# New to Ottawa Area



## geogirl (Jan 13, 2009)

Hi guys, thought I'd introduce myself and see if there are any of you nearby. Most of the topics seem to concern Toroto or the west, though...

Anyhow, we're a swiss/canadian family, me being the swiss one, with a one-year-old son, and we've just moved here after having lived in Switzerland for the last 7 years (with a short stint in Singapore thrown in). My hubby is from this town, all his family are here and we moved back basically because his dad wants to retire and hubby would like to take over the family business.

I'm trying to get my bearings here, and this being winter (i.e. not exactly the temperatures to take a baby out in the stroller) I'm feeling rather cooped up and stuck. I'm also not used to having to drive everywhere, so that complicates matters, too. "Back home", if you need to drive, it's far enough or complicated enough that you think twice about going. Here driving is just normal, but I'm still in the old mindset and trying to get out of it.

Anyways, I'm also trying to find a job and having not much luck at the moment. Are there any jobs that are part-time, but not minimum wage? Again, back home you can work a career job, but only work 60% or 80% (meaning, only 3 or 4 days per week) but you then only get that percentage of a salary.

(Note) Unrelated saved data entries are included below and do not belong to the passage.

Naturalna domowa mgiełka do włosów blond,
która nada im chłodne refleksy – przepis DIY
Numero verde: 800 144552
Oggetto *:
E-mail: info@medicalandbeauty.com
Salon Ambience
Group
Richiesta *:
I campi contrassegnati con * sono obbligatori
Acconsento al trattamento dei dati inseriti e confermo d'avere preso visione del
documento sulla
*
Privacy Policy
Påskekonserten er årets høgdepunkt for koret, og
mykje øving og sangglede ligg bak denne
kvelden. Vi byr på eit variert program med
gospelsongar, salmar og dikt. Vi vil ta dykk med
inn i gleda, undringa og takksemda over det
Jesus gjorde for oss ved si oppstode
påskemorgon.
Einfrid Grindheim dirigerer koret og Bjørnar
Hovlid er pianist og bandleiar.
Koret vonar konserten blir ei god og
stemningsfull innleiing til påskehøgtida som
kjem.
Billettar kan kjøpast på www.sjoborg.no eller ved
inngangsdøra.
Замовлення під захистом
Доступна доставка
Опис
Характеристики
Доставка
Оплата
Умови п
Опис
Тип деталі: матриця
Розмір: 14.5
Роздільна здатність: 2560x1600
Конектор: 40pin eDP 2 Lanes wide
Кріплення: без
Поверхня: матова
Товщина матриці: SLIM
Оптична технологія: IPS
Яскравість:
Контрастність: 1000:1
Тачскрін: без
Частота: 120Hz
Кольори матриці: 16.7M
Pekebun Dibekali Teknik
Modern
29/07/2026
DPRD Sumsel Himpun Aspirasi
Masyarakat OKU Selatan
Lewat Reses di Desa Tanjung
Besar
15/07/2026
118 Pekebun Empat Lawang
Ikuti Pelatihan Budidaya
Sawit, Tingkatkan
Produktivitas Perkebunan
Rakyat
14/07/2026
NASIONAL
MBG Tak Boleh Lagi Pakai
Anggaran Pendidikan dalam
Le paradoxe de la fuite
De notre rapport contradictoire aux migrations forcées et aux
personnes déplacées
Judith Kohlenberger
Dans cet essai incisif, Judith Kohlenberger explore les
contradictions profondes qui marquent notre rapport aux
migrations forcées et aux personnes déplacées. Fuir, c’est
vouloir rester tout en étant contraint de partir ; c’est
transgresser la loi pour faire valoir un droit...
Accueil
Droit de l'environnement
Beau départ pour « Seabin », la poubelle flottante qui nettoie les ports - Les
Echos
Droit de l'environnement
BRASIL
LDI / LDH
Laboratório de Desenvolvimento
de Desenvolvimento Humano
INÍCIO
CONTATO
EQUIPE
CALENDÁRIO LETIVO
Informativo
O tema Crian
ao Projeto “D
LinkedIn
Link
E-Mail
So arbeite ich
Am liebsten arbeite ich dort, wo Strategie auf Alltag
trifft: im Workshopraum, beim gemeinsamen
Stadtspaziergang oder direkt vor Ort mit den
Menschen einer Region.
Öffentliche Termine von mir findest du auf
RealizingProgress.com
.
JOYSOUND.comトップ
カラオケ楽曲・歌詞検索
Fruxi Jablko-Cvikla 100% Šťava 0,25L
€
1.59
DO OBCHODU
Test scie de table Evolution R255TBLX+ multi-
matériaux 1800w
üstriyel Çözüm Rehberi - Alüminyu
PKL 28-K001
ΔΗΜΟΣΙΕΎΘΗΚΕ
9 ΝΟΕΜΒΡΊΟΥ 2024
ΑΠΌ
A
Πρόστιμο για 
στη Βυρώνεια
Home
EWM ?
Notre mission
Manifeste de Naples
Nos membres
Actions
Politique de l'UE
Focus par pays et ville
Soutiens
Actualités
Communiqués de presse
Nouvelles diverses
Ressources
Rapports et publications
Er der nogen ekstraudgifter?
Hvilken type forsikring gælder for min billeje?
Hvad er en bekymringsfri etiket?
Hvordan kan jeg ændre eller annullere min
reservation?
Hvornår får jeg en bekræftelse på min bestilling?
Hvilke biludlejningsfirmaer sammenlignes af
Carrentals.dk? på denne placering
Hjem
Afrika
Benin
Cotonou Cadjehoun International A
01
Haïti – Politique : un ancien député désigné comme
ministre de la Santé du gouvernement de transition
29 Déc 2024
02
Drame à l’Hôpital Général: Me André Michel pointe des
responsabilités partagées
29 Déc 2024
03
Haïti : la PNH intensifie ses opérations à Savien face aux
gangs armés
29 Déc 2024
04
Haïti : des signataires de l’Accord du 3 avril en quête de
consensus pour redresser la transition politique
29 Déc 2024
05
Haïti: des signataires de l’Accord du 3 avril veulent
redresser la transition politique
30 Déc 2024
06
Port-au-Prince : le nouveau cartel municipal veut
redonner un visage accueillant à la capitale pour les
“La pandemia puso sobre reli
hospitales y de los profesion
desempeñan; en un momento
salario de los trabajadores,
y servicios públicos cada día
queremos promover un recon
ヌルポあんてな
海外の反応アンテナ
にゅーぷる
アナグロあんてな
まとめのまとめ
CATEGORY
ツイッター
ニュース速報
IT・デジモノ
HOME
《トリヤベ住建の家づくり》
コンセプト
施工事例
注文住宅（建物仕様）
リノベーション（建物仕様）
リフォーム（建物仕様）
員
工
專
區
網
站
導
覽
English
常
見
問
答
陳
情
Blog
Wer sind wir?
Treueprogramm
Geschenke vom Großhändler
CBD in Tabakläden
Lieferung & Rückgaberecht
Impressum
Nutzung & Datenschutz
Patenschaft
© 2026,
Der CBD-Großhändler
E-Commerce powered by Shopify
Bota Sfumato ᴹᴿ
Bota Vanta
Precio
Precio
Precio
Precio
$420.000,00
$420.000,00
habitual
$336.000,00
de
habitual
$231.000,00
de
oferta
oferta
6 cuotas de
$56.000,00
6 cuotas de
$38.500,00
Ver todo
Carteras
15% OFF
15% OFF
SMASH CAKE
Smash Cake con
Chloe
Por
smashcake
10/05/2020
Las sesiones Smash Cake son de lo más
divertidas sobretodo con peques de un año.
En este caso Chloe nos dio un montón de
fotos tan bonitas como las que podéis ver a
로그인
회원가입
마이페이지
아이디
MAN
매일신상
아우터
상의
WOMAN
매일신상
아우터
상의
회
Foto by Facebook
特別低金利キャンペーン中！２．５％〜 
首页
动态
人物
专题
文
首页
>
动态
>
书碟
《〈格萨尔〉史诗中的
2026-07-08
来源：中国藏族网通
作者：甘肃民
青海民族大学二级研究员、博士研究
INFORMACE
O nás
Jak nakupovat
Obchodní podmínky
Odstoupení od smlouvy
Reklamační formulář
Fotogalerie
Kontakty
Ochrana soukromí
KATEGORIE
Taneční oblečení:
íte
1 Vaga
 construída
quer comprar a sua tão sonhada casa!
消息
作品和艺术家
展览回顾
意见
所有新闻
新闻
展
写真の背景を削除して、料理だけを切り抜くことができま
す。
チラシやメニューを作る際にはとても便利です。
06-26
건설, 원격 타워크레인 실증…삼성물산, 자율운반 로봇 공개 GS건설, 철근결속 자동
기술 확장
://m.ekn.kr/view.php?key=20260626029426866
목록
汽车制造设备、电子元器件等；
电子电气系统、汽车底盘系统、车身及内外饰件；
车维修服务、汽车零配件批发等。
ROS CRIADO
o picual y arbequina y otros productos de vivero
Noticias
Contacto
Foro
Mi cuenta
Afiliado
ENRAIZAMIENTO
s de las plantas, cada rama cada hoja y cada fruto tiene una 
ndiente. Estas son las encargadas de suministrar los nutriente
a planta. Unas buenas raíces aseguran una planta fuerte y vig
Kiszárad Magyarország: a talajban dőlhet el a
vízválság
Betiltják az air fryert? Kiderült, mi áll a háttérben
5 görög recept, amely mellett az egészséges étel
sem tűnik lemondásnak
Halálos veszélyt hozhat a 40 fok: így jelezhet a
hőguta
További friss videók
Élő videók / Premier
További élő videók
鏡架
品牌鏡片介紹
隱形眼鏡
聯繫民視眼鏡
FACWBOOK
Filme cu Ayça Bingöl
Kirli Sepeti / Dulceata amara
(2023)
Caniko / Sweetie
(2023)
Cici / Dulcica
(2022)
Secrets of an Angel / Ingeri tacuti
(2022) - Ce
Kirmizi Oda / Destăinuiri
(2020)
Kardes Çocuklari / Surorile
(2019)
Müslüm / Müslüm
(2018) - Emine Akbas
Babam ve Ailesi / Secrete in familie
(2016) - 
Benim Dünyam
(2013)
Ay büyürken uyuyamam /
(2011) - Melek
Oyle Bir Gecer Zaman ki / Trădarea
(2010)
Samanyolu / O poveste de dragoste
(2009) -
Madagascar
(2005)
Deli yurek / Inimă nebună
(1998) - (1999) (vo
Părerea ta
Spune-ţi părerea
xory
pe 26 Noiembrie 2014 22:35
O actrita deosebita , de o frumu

But you still get a salary, not minimum wage, and you still get all the same benefits etc. Does that exist here?
And since I'm talking about jobs, I'm a geographer (masters degree) and would like to work as an urban or environmental planner. Anyone know of something or somewhere to look? What are my chances? Is my swiss degree worth anything here? I can't really afford to go to university here to get a planning degree, especially because there are no unis in Ottawa who offer that and I can't just up and move to Kingston or Toronto, not with a baby at home. Any tips? I've tried emailing the Planners' Association before we moved, but never got a response. Maybe I should try calling them, now that I'm here.

But yeah, would appreciate some tips, and would love to hear from others in the Ottawa area.

cheers


----------